Penyair Indonesia Sitor Situmorang
Sitor Situmorang lahir di Harian Boho, Toba Samosir, Sumatera Utara, 2 Oktober 1923, adalah wartawan, sastrawan, dan penyair Indonesia. Ayahnya adalah Ompu Babiat Situmorang yang pernah berjuang melawan tentara kolonial Belanda bersama Sisingamangaraja XII.
Sitor menempuh pendidikan di HIS di Balige dan Sibolga serta MULO di Tarutung kemudian AMS di Batavia (kini Jakarta). Ia sempat berkelana ke Amsterdam dan Paris (1950-1952). Tahun 1956-57 ia memperdalam ilmu sinematografi di Universitas California. Setelah keluar dari tahanan politik, ia tinggal di Leiden (1982-1990) lalu Islamabad (1991).
《LAGU GADIS ITALI》adalah Puisi Karya Sitor Situmorang pada tahun 1955
《LAGU GADIS ITALI》
Buat Silvana Maccari
Kerling danau di pagi hari
Lonceng gereja bukit Itali
Jika musimmu tiba nanti
Jemput abang di teluk Napoli.
Kerling danau di pagi hari
Lonceng gereja bukit Itali
Sehari abang lalu pergi
Adik rindu setiap hari.
Kerling danau di pagi hari
Lonceng gereja bukit Itali
Andai abang tak kembali
Adik menunggu sampai mati.
Batu tandus di kebun anggur
Pasir teduh di bawah nyiur
Abang lenyap hatiku hancur
Mengejar bayang di salju gugur.
Asal Usul Gadis Itali:
Alkisah, gadis Itali ini ditemui Sitor di tahun 1953 ketika ia akan pulang ke Indonesia dari Paris. Silvana Maccari namanya. Seorang kawannya, seorang yang bekerja di perusahaan ekspor Vespa, memberi kabar supaya ia mampir ke Milano dan naik kapal ke Priok dari Genova saja. Sitor menurut.
Ia datang ke Milano dan disambut para petinggi perusahaan ekspor Vespa saat makan malam. Rupanya si kawan ini sudah menyiapkan strategi. Sitor dikenalkan sebagai sastrawan terkemuka di Indonesia. Perusahaan ini hendak membuka cabang di Jakarta.
Mengobrollah Sitor dengan Silvana. Gadis Itali ini tak lain adik ipar kawan Sitor yang cuma diingat bernama Nasution saja.
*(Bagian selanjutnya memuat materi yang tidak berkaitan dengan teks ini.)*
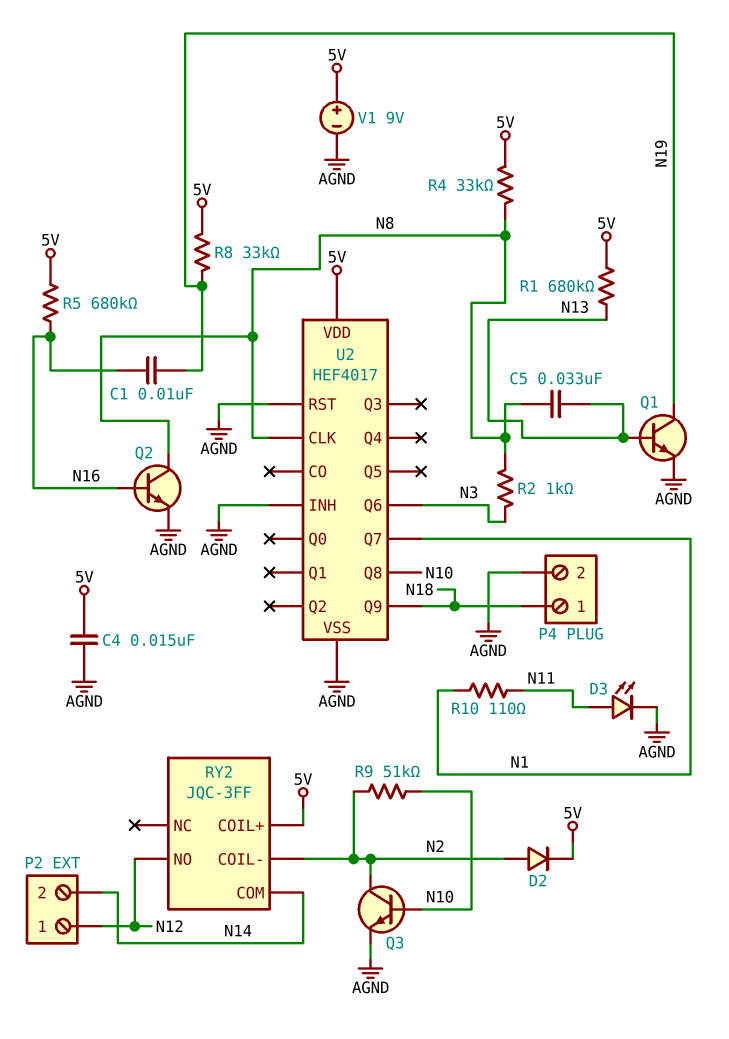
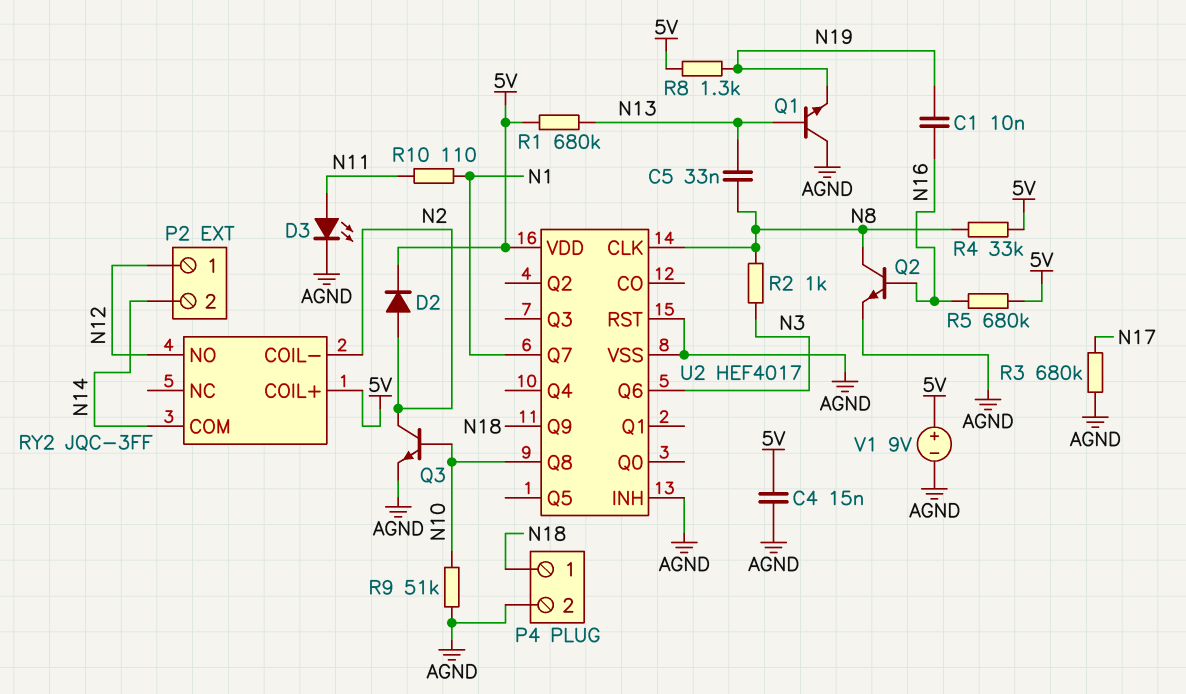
Q1: NPN (B N13, C N19, E AGND) -> NPN (B N13, C AGND, E N19)
R3: none -> 680k (AGND, N17)
R8: 33k (5V, N19) -> 1.3k (5V, N19)
R9: 51k (N2, N10) -> 51k (AGND, N10)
Silvana sudah belajar bahasa Indonesia di Universitas Milano kendati belum fasih benar.
“Saya dengar Tuan seorang pengarang,” kata Silvana.
“Betul. Saya akan duluan ke Jakarta nanti saya jemput di sana,” kata Sitor.
“Tuan pergi begitu cepat, cobalah mampir ke tempat kami ini.”
Tapi hari berangkat sudah ditentukan. Silvana baru menyusul sebulan kemudian. Dan sebulan kemudian Silvana memang tiba di Jakarta. Rupanya rencana jadi berubah. Silvana yang sudah jatuh hati kepada Sitor, cuma sebentar saja di ibukota negara.
“Saya cuma sebentar menemani abang,” katanya.
“Ah, jemput saya di teluk Napoli,” kata Sitor.
Begitulah. Hubungan itu berlanjut. Silvana kerap mengirim surat kepada Sitor. Tapi, Sitor sendiri tak terlalu meladeni surat-surat itu dan jarang membalas. Hingga Silvana menikah dan punya dua anak, ia masih berkirim surat. “Saya memang ada minat, tapi banyak pertimbangan. Jarak dan waktu sudah tak memungkinkan.”